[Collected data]
=======

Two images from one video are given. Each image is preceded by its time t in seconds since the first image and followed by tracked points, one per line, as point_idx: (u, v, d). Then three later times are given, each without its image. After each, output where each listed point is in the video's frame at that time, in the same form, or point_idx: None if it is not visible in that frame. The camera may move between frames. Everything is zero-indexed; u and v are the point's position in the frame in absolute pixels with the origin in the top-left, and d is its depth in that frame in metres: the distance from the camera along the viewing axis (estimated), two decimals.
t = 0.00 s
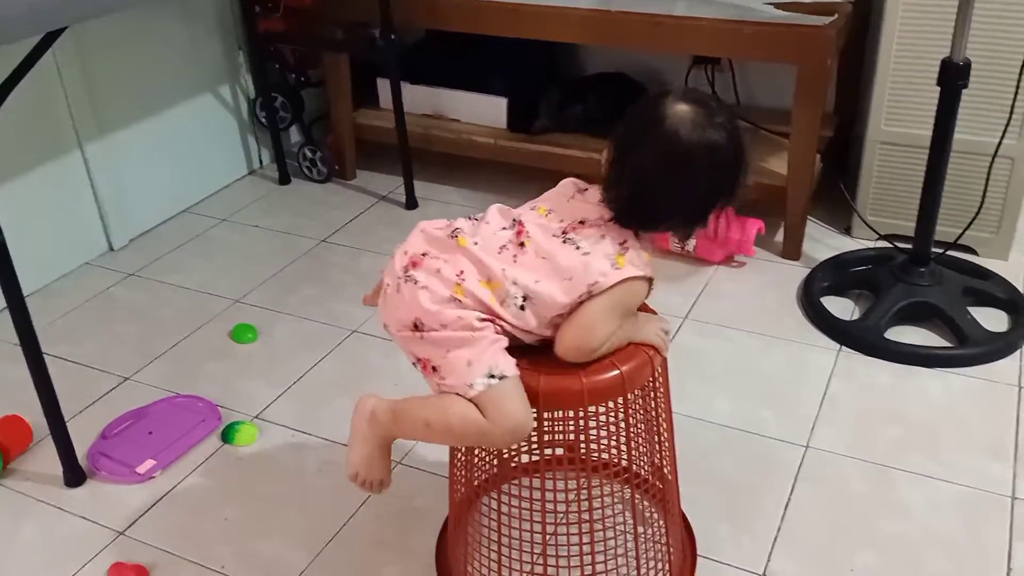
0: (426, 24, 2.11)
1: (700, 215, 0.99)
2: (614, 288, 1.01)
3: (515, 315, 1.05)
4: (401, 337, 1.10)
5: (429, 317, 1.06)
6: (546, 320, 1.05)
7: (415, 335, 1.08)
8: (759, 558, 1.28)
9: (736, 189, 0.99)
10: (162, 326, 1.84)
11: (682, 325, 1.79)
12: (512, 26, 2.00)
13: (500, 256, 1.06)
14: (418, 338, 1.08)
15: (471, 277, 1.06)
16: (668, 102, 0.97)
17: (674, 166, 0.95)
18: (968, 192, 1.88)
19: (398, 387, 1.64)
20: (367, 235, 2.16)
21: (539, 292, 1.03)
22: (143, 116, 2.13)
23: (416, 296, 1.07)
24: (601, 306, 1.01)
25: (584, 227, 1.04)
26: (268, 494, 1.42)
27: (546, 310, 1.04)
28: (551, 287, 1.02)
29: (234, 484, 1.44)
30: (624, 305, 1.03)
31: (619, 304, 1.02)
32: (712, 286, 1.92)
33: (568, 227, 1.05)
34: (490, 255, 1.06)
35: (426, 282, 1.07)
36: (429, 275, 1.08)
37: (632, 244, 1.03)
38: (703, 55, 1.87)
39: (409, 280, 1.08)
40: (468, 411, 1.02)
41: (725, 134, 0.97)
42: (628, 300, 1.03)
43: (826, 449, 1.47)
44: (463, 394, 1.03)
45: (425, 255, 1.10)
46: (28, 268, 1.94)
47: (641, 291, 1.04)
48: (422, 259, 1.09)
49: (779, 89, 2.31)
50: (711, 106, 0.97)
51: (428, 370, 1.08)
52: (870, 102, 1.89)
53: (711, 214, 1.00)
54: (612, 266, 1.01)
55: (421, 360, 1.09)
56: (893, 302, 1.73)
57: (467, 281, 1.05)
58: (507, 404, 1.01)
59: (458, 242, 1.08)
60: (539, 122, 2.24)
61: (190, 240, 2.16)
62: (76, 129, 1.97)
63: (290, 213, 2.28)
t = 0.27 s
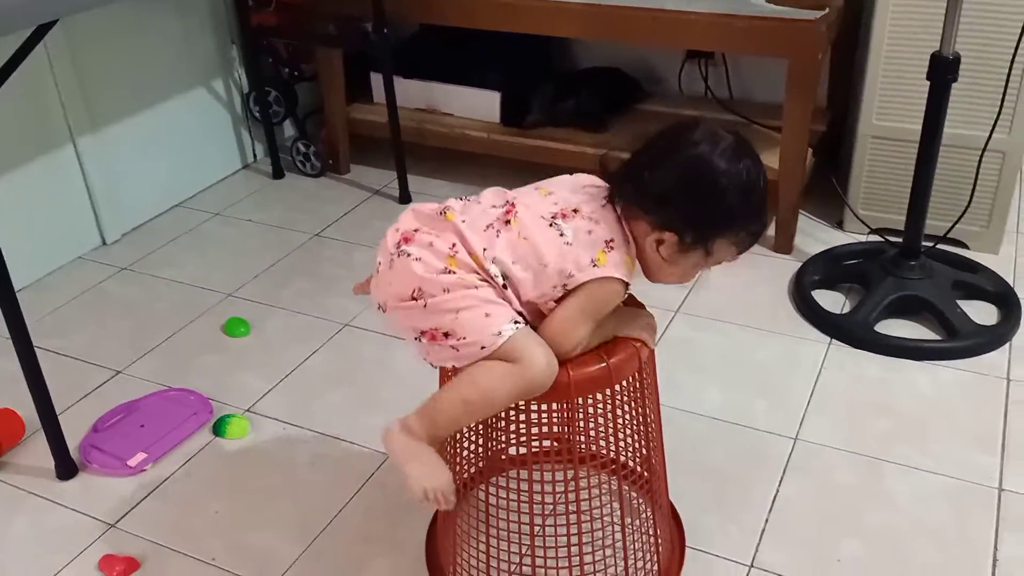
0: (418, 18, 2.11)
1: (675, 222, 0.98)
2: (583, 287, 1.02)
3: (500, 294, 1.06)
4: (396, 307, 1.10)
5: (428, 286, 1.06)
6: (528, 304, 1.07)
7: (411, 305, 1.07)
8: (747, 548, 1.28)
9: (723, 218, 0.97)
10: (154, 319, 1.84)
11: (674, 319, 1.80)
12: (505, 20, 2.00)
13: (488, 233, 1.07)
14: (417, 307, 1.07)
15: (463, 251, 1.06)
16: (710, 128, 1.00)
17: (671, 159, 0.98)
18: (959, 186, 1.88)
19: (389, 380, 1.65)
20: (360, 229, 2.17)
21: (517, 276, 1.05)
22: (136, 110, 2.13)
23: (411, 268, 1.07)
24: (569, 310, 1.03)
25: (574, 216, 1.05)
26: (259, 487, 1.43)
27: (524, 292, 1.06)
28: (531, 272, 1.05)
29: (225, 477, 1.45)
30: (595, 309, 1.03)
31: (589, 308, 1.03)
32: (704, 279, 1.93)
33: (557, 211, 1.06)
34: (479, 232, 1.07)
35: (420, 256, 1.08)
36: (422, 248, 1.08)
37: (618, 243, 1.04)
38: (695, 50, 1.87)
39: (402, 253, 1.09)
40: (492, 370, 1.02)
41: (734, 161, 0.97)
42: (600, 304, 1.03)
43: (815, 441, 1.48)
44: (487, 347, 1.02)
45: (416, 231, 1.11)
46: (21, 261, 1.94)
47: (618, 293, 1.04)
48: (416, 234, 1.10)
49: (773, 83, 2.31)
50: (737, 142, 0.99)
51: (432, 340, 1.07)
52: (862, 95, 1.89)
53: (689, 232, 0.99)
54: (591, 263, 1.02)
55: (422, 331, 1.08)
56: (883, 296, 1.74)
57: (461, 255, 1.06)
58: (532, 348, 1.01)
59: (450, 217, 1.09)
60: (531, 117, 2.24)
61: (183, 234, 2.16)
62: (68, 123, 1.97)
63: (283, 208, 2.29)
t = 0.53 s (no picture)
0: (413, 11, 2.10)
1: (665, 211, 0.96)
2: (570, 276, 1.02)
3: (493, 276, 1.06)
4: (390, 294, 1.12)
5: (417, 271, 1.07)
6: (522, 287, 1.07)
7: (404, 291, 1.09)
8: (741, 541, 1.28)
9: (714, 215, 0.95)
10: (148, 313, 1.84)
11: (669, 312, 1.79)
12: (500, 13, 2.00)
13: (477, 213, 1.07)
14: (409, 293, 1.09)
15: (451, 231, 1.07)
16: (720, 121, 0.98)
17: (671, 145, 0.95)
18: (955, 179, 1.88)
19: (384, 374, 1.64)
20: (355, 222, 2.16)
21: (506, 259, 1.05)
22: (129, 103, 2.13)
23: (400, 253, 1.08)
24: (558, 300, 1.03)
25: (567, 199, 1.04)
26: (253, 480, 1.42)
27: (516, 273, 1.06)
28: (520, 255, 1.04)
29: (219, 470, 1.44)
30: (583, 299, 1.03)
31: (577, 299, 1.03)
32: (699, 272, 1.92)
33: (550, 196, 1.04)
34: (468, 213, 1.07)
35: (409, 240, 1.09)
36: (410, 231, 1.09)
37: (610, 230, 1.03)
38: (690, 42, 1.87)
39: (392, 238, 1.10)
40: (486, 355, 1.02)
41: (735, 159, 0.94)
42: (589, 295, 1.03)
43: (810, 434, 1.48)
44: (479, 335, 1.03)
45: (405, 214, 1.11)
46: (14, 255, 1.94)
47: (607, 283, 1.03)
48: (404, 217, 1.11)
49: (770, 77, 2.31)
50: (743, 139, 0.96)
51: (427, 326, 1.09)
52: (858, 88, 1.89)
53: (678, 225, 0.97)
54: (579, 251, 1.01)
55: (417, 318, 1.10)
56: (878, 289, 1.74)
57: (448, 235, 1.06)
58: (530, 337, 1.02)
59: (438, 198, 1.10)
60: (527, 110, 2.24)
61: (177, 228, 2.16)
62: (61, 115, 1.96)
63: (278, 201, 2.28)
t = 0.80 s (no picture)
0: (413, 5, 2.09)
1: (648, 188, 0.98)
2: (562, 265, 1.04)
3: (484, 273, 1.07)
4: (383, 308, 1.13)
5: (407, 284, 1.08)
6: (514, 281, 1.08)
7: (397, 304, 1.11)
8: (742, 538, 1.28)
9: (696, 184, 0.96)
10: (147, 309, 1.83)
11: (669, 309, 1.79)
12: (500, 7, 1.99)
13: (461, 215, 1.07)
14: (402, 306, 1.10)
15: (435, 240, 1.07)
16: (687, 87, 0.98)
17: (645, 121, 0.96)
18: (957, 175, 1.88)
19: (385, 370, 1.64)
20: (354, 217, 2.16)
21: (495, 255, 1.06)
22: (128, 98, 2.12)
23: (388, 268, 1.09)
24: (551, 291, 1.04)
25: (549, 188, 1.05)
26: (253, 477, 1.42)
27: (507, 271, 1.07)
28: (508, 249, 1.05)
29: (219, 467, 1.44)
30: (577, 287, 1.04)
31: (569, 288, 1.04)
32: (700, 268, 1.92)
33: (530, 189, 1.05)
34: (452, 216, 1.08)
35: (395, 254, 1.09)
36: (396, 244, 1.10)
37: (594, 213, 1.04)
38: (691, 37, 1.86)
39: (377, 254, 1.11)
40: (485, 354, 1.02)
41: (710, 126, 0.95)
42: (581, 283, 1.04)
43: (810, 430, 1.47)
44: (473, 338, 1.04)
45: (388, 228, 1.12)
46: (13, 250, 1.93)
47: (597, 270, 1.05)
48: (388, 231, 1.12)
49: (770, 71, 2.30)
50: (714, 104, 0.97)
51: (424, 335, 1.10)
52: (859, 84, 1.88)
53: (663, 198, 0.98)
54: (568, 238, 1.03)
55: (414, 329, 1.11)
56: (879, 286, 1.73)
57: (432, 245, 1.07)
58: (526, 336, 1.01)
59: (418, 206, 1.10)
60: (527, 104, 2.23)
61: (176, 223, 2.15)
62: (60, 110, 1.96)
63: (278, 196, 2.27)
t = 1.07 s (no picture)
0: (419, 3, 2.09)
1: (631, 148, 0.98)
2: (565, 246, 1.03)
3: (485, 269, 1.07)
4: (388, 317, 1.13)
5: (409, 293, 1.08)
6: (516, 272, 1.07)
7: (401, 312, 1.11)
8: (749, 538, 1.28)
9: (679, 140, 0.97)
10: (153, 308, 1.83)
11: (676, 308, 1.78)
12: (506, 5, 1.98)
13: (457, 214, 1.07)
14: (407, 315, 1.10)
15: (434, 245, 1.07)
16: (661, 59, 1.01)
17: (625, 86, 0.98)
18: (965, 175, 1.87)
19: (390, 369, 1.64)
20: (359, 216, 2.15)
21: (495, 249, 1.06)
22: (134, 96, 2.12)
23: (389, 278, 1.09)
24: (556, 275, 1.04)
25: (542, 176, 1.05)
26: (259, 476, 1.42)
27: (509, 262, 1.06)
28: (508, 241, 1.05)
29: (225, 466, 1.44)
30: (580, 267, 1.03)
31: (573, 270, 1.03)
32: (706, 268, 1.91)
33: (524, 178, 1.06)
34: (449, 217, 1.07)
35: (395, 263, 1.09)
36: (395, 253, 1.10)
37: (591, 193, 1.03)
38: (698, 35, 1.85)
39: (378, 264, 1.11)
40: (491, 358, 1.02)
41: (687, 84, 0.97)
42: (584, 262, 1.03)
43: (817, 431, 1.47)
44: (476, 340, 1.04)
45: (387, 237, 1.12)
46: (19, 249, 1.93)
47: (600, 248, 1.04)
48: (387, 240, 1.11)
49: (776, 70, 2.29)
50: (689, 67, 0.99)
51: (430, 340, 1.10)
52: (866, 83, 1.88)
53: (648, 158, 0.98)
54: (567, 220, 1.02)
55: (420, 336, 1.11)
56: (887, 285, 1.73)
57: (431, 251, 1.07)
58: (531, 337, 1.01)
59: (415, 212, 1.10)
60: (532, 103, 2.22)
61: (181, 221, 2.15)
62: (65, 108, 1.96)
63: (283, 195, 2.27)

=======

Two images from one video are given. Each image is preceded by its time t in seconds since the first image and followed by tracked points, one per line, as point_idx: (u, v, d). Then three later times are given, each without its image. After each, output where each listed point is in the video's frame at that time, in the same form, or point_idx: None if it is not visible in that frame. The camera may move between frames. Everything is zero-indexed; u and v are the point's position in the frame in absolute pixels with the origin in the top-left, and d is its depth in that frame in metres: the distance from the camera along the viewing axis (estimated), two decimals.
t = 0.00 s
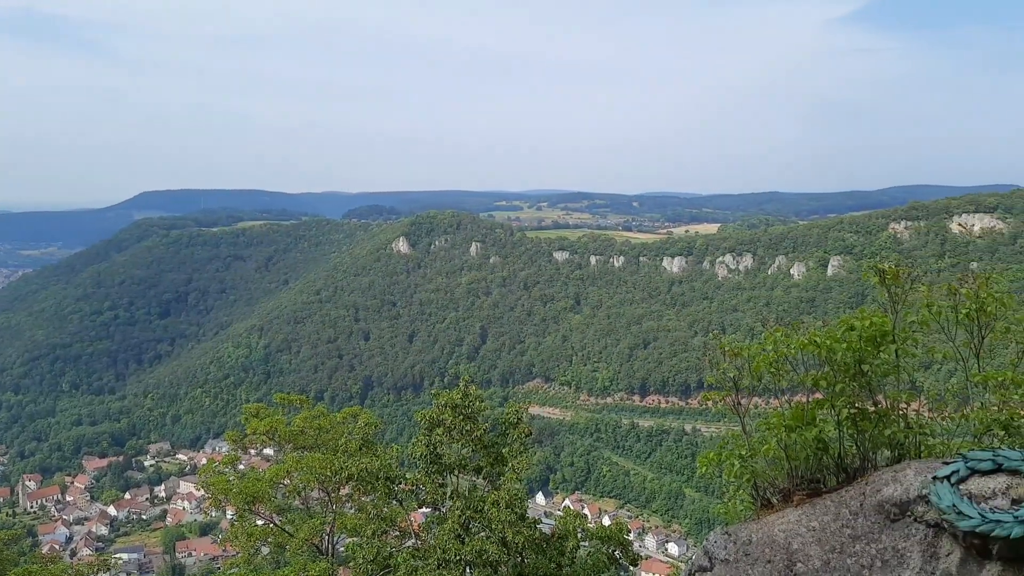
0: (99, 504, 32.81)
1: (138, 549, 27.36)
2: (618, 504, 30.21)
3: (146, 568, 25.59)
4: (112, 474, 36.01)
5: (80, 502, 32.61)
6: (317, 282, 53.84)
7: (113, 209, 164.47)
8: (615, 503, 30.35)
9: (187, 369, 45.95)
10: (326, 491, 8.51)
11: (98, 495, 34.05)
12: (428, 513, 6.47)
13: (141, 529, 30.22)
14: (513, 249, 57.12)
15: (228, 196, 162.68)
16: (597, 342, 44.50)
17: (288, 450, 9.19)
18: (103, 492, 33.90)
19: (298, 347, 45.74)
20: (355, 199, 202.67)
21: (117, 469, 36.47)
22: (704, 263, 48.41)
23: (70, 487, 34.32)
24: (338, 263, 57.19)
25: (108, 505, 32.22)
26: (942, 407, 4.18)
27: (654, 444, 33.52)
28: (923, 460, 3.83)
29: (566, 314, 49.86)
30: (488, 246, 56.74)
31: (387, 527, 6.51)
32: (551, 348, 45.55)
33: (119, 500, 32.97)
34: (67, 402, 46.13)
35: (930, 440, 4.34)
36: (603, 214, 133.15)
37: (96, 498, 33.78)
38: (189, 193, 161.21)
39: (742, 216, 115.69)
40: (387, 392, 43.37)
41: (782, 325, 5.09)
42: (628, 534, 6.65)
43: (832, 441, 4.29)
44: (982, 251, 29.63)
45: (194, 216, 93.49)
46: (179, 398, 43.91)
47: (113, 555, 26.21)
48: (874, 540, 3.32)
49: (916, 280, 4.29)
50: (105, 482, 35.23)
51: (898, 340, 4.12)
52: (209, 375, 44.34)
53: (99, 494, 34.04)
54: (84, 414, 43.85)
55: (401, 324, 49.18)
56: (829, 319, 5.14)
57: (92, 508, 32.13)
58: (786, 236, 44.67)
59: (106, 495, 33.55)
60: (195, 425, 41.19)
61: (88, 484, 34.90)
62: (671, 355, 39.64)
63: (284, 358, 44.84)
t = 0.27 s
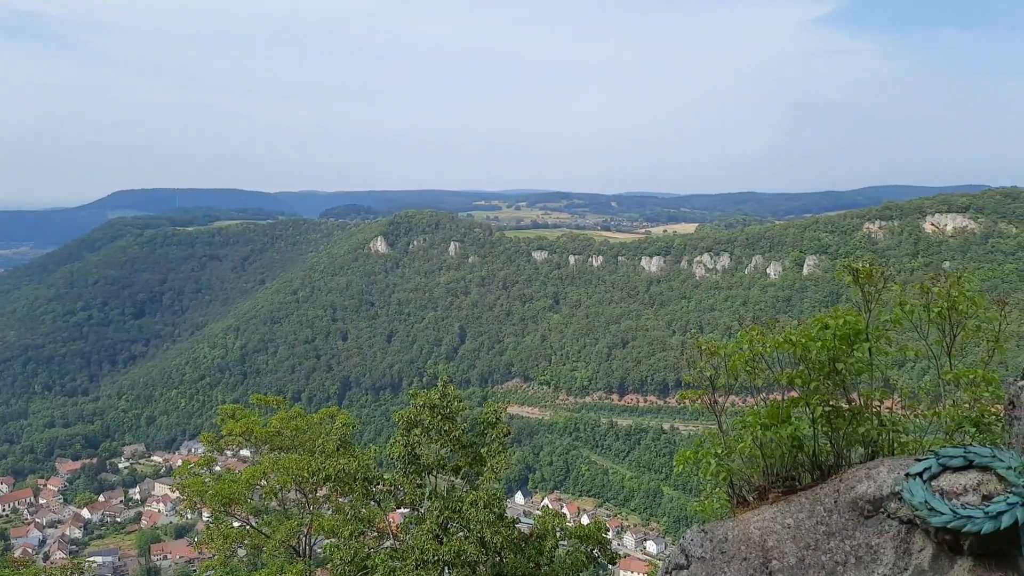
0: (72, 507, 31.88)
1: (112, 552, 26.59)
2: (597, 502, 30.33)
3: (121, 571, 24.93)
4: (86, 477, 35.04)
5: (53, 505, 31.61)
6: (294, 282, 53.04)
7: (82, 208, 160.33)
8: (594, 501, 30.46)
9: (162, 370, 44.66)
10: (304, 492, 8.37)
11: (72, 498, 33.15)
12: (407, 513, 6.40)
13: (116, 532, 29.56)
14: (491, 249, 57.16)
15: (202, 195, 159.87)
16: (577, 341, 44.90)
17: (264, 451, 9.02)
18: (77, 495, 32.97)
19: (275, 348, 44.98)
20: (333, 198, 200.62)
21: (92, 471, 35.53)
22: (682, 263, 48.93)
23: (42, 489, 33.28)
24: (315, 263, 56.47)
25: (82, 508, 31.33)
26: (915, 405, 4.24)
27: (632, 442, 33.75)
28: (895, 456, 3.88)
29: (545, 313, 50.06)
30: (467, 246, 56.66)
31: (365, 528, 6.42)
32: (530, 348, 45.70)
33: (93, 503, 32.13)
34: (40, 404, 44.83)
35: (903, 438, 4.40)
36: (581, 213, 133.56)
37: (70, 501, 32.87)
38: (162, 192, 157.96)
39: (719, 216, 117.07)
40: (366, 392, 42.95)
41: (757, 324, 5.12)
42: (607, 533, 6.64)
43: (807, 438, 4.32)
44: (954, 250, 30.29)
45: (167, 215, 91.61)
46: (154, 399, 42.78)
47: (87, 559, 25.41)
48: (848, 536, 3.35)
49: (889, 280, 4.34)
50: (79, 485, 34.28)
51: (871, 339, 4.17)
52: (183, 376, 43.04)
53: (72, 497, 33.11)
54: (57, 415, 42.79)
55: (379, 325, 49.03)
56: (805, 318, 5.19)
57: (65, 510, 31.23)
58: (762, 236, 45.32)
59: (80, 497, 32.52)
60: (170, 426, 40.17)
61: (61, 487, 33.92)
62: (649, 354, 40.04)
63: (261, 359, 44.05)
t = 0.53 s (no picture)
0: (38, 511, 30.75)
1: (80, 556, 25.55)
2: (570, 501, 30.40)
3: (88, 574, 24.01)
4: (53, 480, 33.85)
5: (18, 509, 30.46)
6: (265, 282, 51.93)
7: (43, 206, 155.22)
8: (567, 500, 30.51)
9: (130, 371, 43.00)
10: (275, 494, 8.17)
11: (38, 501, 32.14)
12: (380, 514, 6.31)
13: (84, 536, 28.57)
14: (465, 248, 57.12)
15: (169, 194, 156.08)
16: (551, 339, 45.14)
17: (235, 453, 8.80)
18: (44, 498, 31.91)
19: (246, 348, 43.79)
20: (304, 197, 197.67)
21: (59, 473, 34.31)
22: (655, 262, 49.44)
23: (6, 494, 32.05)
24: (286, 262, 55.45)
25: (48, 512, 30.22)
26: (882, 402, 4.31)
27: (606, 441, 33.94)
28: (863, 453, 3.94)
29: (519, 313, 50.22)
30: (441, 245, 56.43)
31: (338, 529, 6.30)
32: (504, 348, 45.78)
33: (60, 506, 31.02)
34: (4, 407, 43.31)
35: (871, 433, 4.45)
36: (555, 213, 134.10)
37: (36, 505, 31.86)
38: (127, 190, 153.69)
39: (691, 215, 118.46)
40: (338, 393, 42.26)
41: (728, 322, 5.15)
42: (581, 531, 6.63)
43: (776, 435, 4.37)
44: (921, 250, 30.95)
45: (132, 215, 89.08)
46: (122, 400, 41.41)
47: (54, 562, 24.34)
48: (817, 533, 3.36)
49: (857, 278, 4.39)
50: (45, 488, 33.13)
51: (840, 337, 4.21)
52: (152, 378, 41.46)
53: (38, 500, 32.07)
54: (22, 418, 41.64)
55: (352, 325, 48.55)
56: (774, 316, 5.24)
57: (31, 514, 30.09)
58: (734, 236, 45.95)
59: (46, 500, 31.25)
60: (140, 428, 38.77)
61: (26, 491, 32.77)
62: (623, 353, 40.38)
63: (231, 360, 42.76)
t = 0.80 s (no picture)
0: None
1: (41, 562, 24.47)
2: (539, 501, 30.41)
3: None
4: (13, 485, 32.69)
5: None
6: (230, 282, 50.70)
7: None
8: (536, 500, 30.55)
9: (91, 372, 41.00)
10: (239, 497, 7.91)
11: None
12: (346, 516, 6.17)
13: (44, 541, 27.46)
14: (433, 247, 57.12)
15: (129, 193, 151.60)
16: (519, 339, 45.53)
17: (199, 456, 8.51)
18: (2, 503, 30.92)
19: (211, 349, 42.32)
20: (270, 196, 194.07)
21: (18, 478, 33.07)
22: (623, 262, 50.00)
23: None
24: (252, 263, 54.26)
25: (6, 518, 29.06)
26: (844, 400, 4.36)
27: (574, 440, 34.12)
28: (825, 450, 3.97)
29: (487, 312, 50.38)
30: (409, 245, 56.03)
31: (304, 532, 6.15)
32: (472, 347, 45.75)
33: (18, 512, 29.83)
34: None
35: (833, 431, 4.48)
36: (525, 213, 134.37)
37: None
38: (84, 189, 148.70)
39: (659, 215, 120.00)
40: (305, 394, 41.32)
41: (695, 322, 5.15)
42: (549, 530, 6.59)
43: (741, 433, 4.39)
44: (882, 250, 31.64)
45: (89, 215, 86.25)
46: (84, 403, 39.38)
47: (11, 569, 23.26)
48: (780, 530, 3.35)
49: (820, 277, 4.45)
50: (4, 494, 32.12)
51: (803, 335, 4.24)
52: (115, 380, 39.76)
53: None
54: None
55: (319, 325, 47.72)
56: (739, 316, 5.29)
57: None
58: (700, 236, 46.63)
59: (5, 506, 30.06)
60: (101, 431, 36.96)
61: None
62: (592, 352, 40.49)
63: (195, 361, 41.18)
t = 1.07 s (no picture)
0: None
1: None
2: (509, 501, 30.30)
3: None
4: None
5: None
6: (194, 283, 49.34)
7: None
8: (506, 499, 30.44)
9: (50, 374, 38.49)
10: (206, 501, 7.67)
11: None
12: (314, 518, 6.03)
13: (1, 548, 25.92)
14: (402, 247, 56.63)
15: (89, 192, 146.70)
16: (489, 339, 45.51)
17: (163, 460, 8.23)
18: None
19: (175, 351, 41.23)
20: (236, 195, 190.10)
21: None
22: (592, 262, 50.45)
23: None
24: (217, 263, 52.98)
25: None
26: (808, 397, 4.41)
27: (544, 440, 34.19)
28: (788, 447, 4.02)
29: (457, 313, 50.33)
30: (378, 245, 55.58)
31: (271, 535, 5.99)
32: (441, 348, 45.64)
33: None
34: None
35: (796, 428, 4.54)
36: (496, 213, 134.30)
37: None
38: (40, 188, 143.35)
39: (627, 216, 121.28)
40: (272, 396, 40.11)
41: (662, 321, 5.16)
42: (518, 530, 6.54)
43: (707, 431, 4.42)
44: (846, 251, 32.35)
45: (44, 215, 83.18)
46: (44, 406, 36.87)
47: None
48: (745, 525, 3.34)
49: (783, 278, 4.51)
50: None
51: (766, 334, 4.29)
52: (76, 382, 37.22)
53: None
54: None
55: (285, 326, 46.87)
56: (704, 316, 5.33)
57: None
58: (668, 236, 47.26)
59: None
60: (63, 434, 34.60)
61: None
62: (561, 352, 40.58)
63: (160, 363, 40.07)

=======

▸ **WORK INSTRUCTIONS**
Retype only the stretch of lines above starting at the one with "19: (298, 347, 45.74)" and stopping at the one with "53: (99, 494, 34.04)", exactly as written, with both kept.

▸ **THE ANSWER**
19: (298, 347, 45.74)
20: (355, 199, 202.67)
21: (117, 469, 36.47)
22: (704, 263, 48.41)
23: (70, 487, 34.32)
24: (338, 263, 57.19)
25: (108, 505, 32.22)
26: (942, 407, 4.18)
27: (654, 444, 33.52)
28: (923, 460, 3.83)
29: (566, 314, 49.86)
30: (488, 246, 56.74)
31: (387, 527, 6.51)
32: (551, 348, 45.55)
33: (119, 500, 32.97)
34: (67, 402, 46.13)
35: (930, 440, 4.34)
36: (603, 214, 133.15)
37: (96, 498, 33.78)
38: (189, 193, 161.21)
39: (742, 216, 115.69)
40: (387, 392, 43.37)
41: (782, 325, 5.09)
42: (628, 534, 6.65)
43: (832, 441, 4.29)
44: (982, 251, 29.63)
45: (194, 216, 93.49)
46: (179, 398, 43.91)
47: (113, 555, 26.21)
48: (874, 540, 3.32)
49: (916, 280, 4.29)
50: (105, 482, 35.23)
51: (898, 340, 4.12)
52: (209, 375, 44.34)
53: (99, 494, 34.04)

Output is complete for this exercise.